Is Telekinesis Real? When the infamous fictional character, Carrie White, left her high school prom hall ablaze and brought terror upon her town, she relied on her powers of telekinesis, the ability to manipulate physical objects using the power of the mind alone.
But while Carrie is just a fictional film based upon a fictional book, belief in telekinesis isn’t fictional at all.
For centuries, humans have claimed they really do have the power to control the motion of objects using only their minds. Levitation, opening doors at will and spoon bending are all intriguing examples.
It happens in the Matrix when Neo freezes bullets midair, and it’s a skill that Yoda has honed to a T.
But is telekinesis real, or just as fictional as Carrie, Yoda, and Neo combined?
To investigate, we need to evaluate telekinetic claims through a scientific lens using the scientific method. Telekinesis is part of the discipline called parapsychology, in which researchers study psychic phenomena. Parapsychologists regard what they do as a science, but other scientists disagree.
Is telekinesis possible? Let’s start with a few basic observations.
While there are loads of anecdotes out there about telekinesis, there’s no scientific proof that it exists; no studies conducted according to the scientific method and repeated under lab conditions can show that it’s real.
In the 1930s, the so-called father of parapsychology, Joseph Banks Rhine, tested in the lab whether people could use telekinesis to make a dice roll the way they wanted it to. But afterward, scientists couldn’t replicate his results, and since replication is key to proving an idea, that was a problem.
Aside from scientists, there are also countless self-proclaimed telekinetics, but all have been exposed as tricksters, or can’t perform under conditions where they’re not totally in control, suggesting that they manipulate the situation to get the results they want. Today, there’s even a huge stash of prize money available from lots of organizations for anyone who can prove that psychic abilities, like telekinesis, are real. But these riches remain unclaimed.
When we investigate telekinesis, there’s no consensus about what exactly is being measured. Are powerful, Yoda-like brainwaves at work perhaps? Since nobody agrees, it’s difficult to apply a research standard, something required in all other types of science to test the validity of ideas.

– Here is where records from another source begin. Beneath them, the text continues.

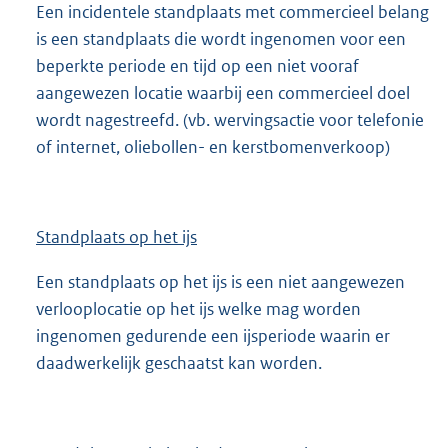
Een incidentele standplaats met commercieel belang
is een standplaats die wordt ingenomen voor een
beperkte periode en tijd op een niet vooraf
aangewezen locatie waarbij een commercieel doel
wordt nagestreefd. (vb. wervingsactie voor telefonie
of internet, oliebollen- en kerstbomenverkoop)
Standplaats op het ijs
Een standplaats op het ijs is een niet aangewezen
verlooplocatie op het ijs welke mag worden
ingenomen gedurende een ijsperiode waarin er
daadwerkelijk geschaatst kan worden.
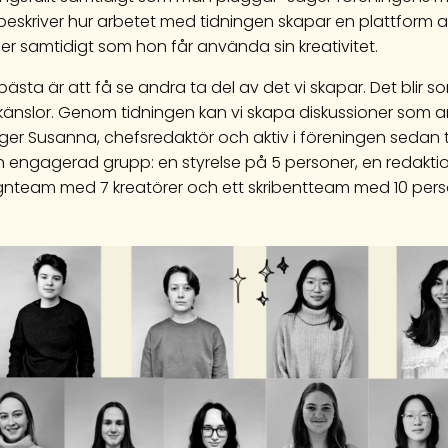
beskriver hur arbetet med tidningen skapar en plattform 
er samtidigt som hon får använda sin kreativitet.
bästa är att få se andra ta del av det vi skapar. Det blir
änslor. Genom tidningen kan vi skapa diskussioner som ann
gger Susanna, chefsredaktör och aktiv i föreningen sedan t
n engagerad grupp: en styrelse på 5 personer, en redakt
gnteam med 7 kreatörer och ett skribentteam med 10 pers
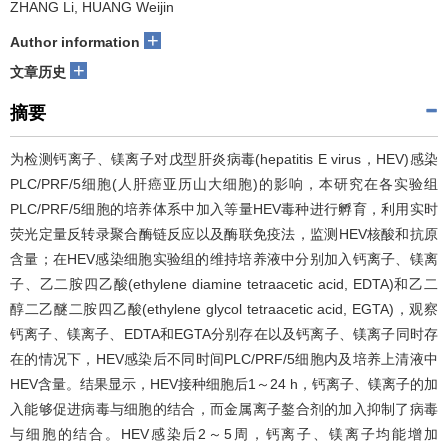
ZHANG Li, HUANG Weijin
+
Author information
+
文章历史
摘要
为检测钙离子、镁离子对戊型肝炎病毒(hepatitis E virus，HEV)感染
PLC/PRF/5细胞(人肝癌亚历山大细胞)的影响，本研究在各实验组
PLC/PRF/5细胞的培养体系中加入等量HEV毒种进行孵育，利用实时
荧光定量反转录聚合酶链反应以及酶联免疫法，监测HEV核酸和抗原
含量；在HEV感染细胞实验组的维持培养液中分别加入钙离子、镁离
子、乙二胺四乙酸(ethylene diamine tetraacetic acid, EDTA)和乙二
醇二乙醚二胺四乙酸(ethylene glycol tetraacetic acid, EGTA)，观察
钙离子、镁离子、EDTA和EGTA分别存在以及钙离子、镁离子同时存
在的情况下，HEV感染后不同时间PLC/PRF/5细胞内及培养上清液中
HEV含量。结果显示，HEV接种细胞后1～24 h，钙离子、镁离子的加
入能够促进病毒与细胞的结合，而金属离子鏊合剂的加入抑制了病毒
与细胞的结合。HEV感染后2～5周，钙离子、镁离子均能增加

The point of science is to discover the unknown, and in the history of scientific investigation, it’s definitely happened that new discoveries have gone against established science, and even overturned whole branches of science. Such discoveries must be proven extra carefully to withstand skepticism. In the case of telekinesis, the idea goes against established science but lacks the powerful evidence in favor of it. Our universe is controlled and explained by the laws of physics, and one of these laws tells us that brain waves can’t control objects because they’re neither strong nor far-reaching enough to influence anything outside of our skulls.
Physics also tells us that the only forces that can influence objects from afar are magnetic and gravitational. Probably the closest thing to telekinesis that science can explain is the use of thoughts to control a robotic arm. In the brains of stroke patients who can’t move, researchers can implant tiny wires into the region that controls movement, and then train the patient to concentrate on moving a robotic arm, which acts as an extension of their minds, and it works. It’s amazing, but it isn’t telekinesis. The patients’ thoughts aren’t just vague, undetectable things. They’re measurable brain signals, translated through wires into a robot.
Science can measure, test and explain the motion, and that’s how we’ve shown that this kind of mind control is real. Science is a slow process of accumulating the evidence that either stand for or against an idea. When we stack up evidence, we can see which tower grows tallest, and in the case of telekinesis, it’s not the tower showing that it exists. Some say this mystical phenomenon can’t fit within the confines of science, and that’s okay.
But then telekinesis becomes purely a matter of personal conviction. If something can’t be assessed scientifically, then it can’t be described as scientific either. So the results of our investigation reveal that however much we may want to believe that the force really is within us, the case for telekinesis remains weak.
Sorry, Neo, Carrie, and Yoda. Your skills are mind-blowing, but for now, they belong in the movies.